WHAT TO WORK ON:
Please repeat the data exactly. Any picture in it stays out.

DATA IN THIS EXERCISE:
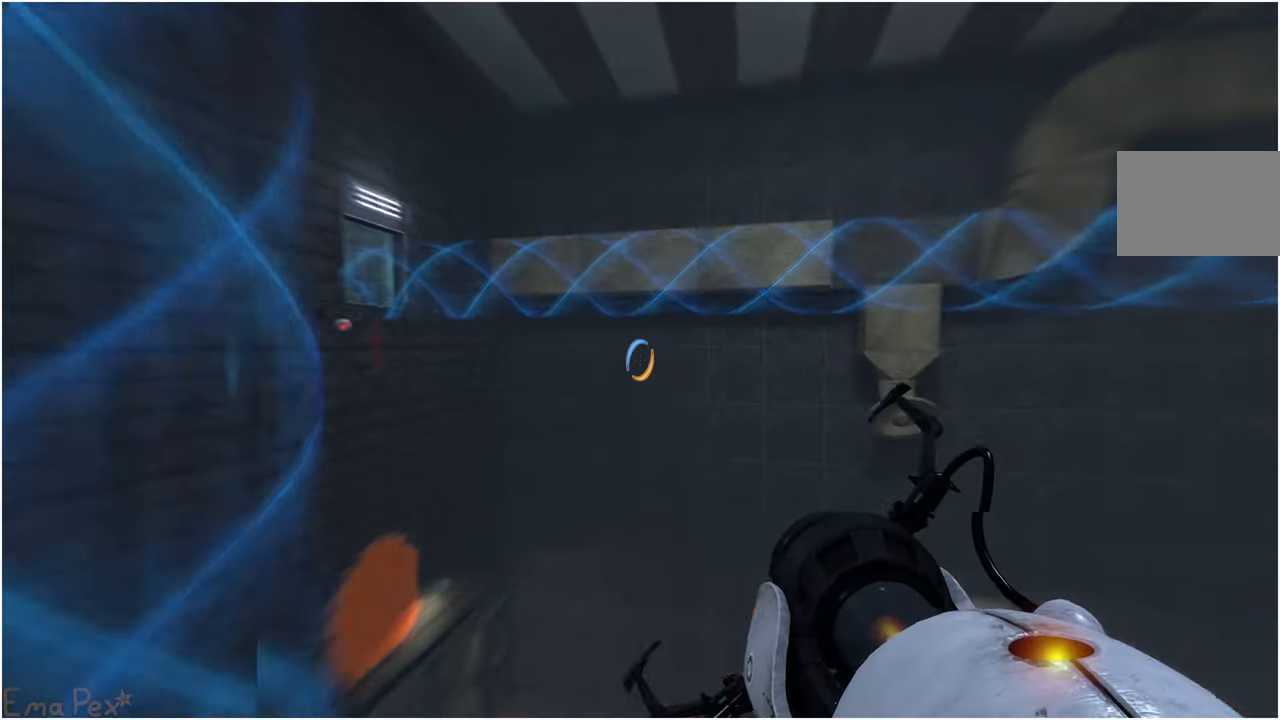
{"keys": ["w"], "mouse": [], "events": []}
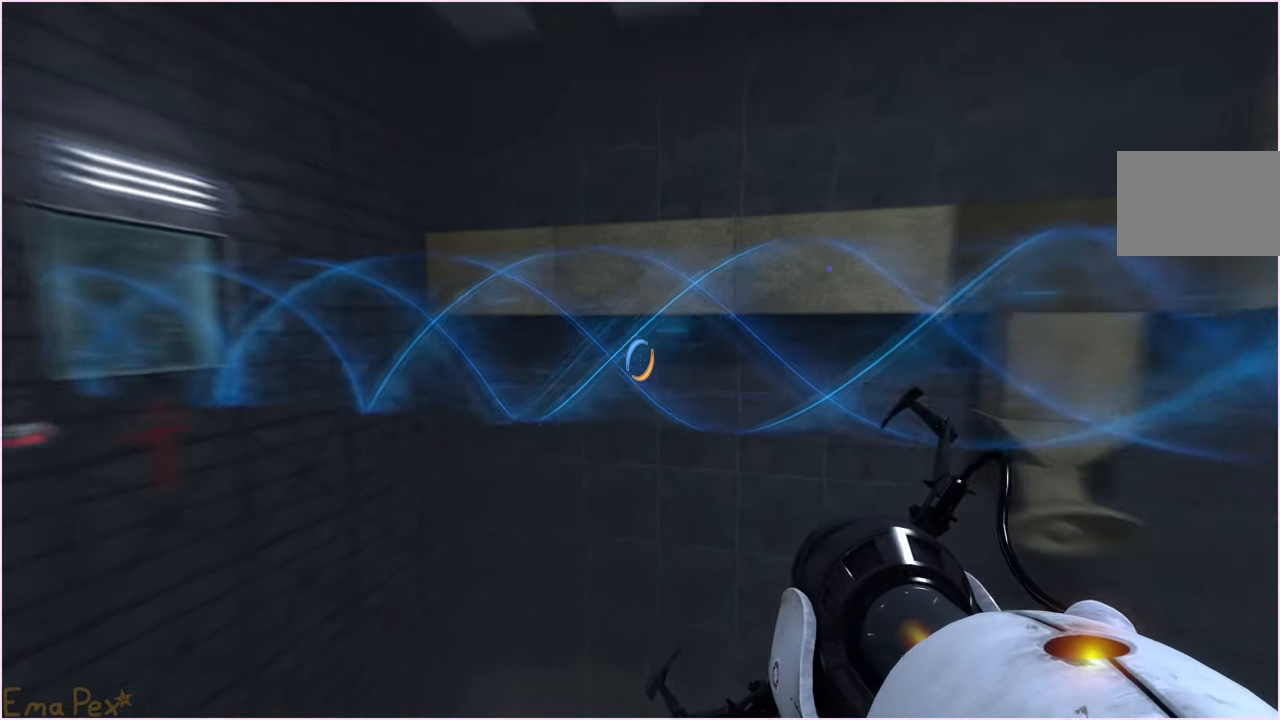
{"keys": [], "mouse": [], "events": [[180, "w", "up"]]}
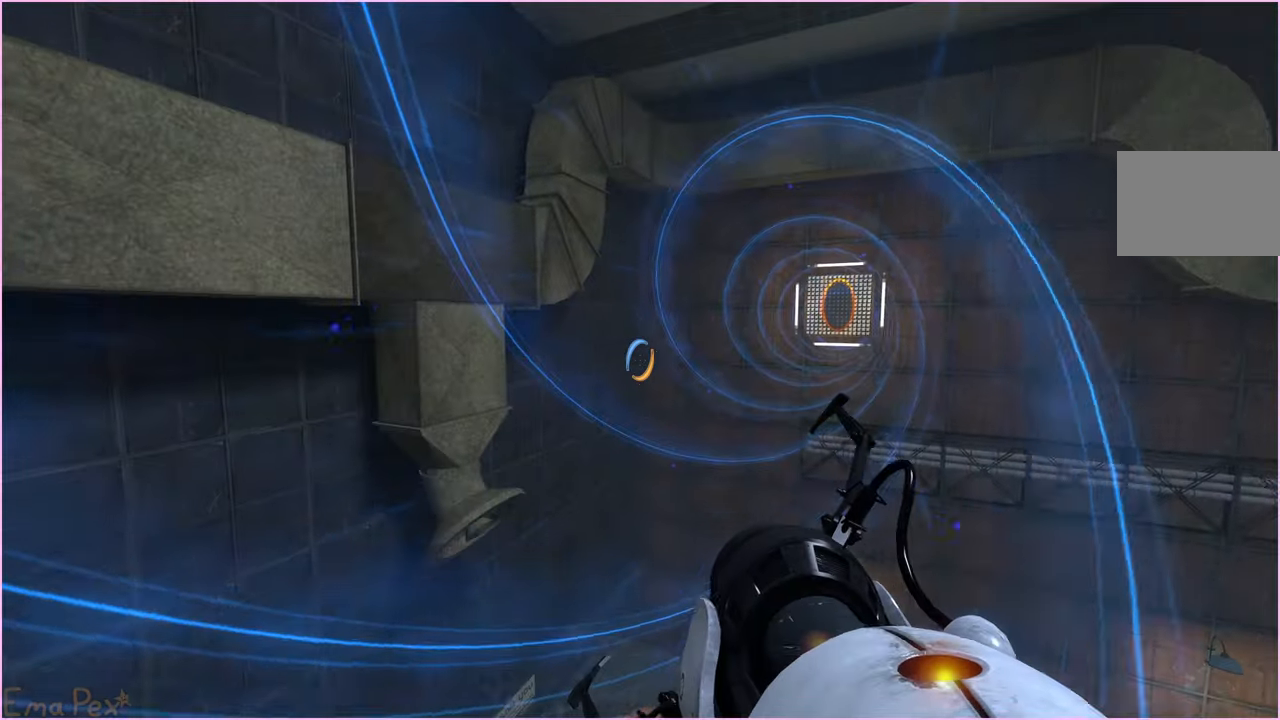
{"keys": [], "mouse": [], "events": []}
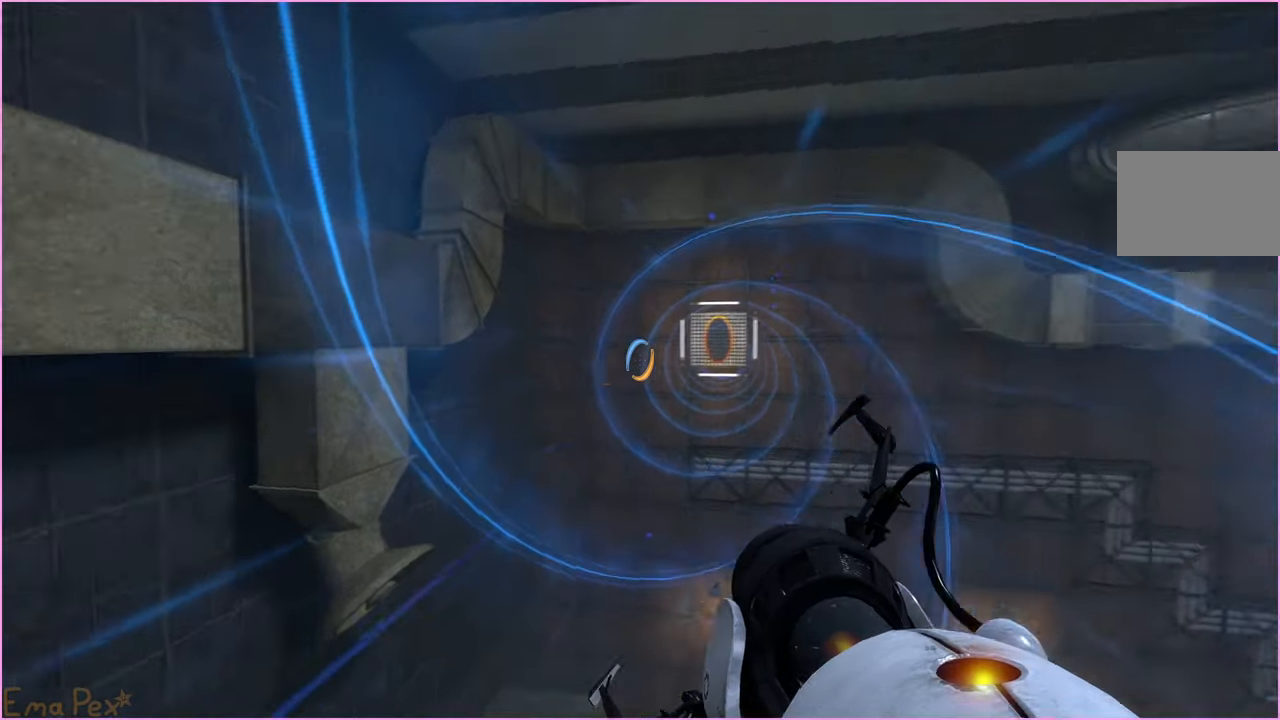
{"keys": [], "mouse": [], "events": []}
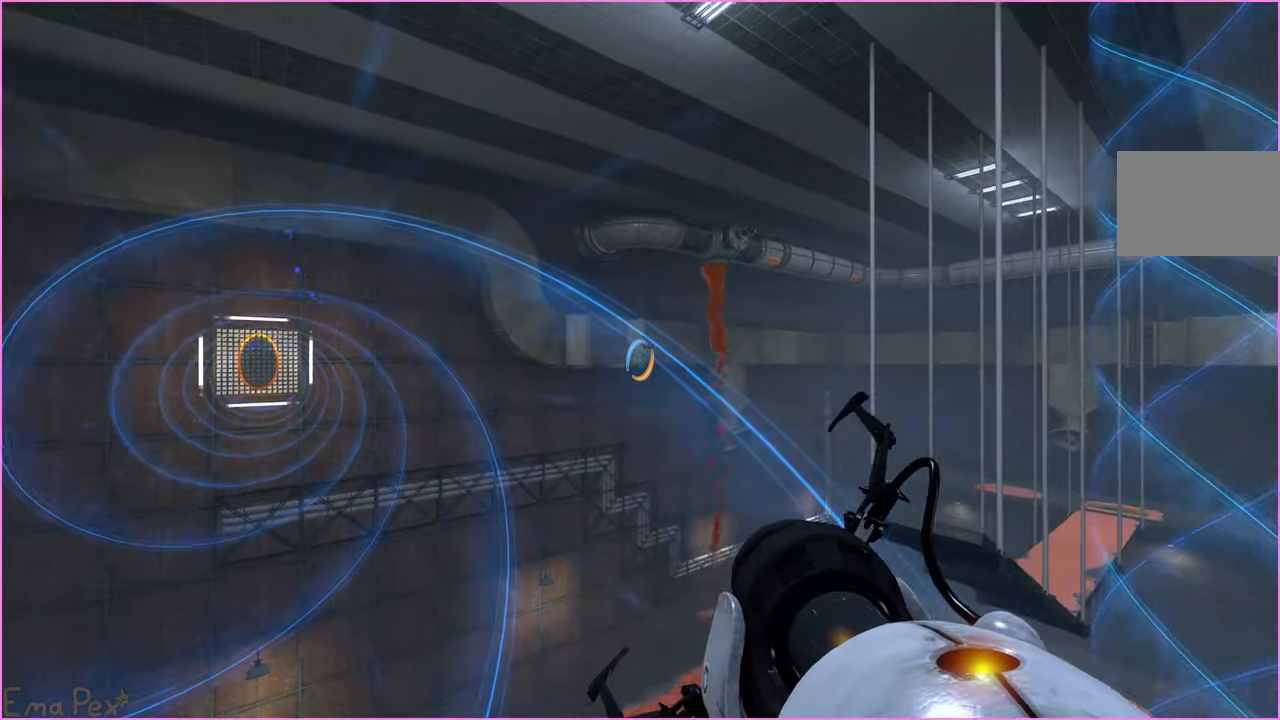
{"keys": [], "mouse": [], "events": []}
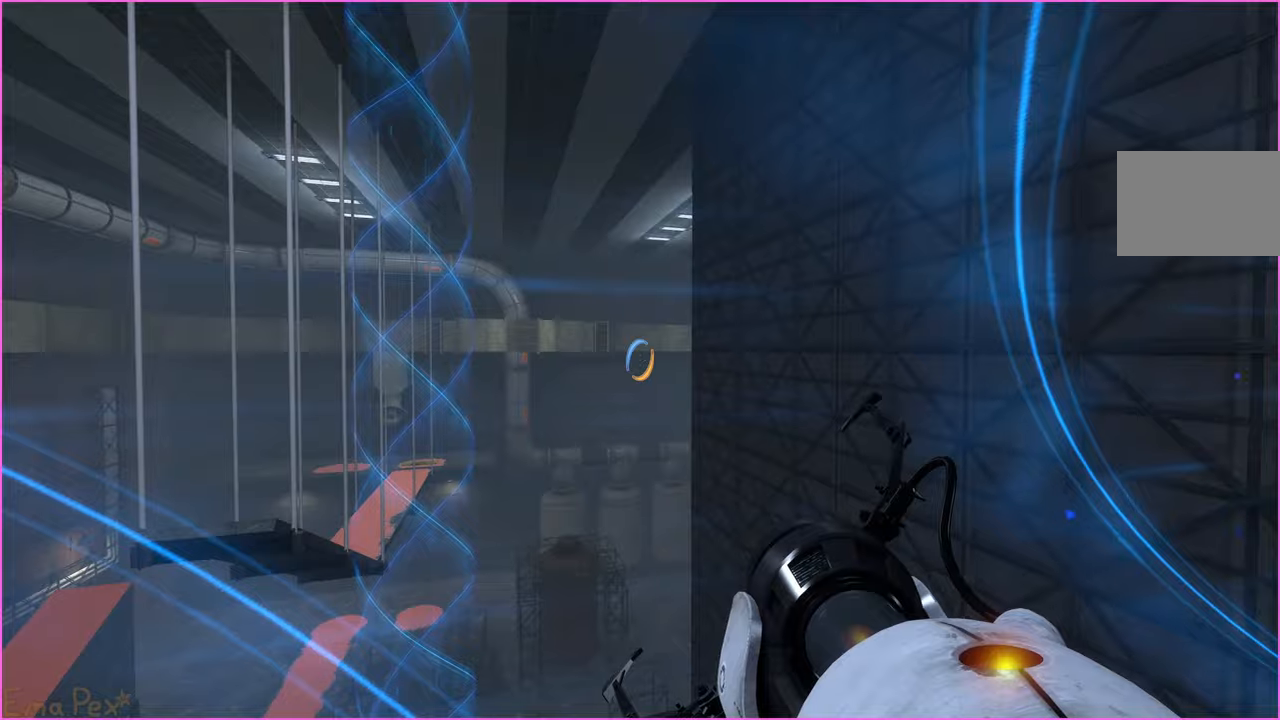
{"keys": [], "mouse": [], "events": []}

ANSWER SECTION:
{"keys": ["w"], "mouse": [], "events": []}
{"keys": [], "mouse": [], "events": [[180, "w", "up"]]}
{"keys": [], "mouse": [], "events": []}
{"keys": [], "mouse": [], "events": []}
{"keys": [], "mouse": [], "events": []}
{"keys": [], "mouse": [], "events": []}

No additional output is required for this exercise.